• Data extract:
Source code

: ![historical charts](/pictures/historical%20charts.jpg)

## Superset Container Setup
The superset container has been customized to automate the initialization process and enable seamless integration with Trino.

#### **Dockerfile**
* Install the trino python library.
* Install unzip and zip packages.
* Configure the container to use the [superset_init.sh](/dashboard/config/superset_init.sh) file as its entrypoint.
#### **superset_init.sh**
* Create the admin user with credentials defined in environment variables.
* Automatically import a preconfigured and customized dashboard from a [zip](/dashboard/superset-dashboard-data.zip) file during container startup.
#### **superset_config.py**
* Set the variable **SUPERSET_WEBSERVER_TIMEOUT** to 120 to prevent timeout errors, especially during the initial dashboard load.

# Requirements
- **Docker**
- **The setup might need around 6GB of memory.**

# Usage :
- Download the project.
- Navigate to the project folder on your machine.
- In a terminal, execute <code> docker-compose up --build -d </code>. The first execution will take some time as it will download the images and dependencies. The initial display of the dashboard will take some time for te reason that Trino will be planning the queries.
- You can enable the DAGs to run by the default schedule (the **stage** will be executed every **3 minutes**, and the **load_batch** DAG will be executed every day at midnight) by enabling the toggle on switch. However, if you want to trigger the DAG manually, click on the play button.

• Problem statement:
Reproduce the records above word for word.

• Written solution:
Source code

: ![historical charts](/pictures/historical%20charts.jpg)

## Superset Container Setup
The superset container has been customized to automate the initialization process and enable seamless integration with Trino.

#### **Dockerfile**
* Install the trino python library.
* Install unzip and zip packages.
* Configure the container to use the [superset_init.sh](/dashboard/config/superset_init.sh) file as its entrypoint.
#### **superset_init.sh**
* Create the admin user with credentials defined in environment variables.
* Automatically import a preconfigured and customized dashboard from a [zip](/dashboard/superset-dashboard-data.zip) file during container startup.
#### **superset_config.py**
* Set the variable **SUPERSET_WEBSERVER_TIMEOUT** to 120 to prevent timeout errors, especially during the initial dashboard load.

# Requirements
- **Docker**
- **The setup might need around 6GB of memory.**

# Usage :
- Download the project.
- Navigate to the project folder on your machine.
- In a terminal, execute <code> docker-compose up --build -d </code>. The first execution will take some time as it will download the images and dependencies. The initial display of the dashboard will take some time for te reason that Trino will be planning the queries.
- You can enable the DAGs to run by the default schedule (the **stage** will be executed every **3 minutes**, and the **load_batch** DAG will be executed every day at midnight) by enabling the toggle on switch. However, if you want to trigger the DAG manually, click on the play button.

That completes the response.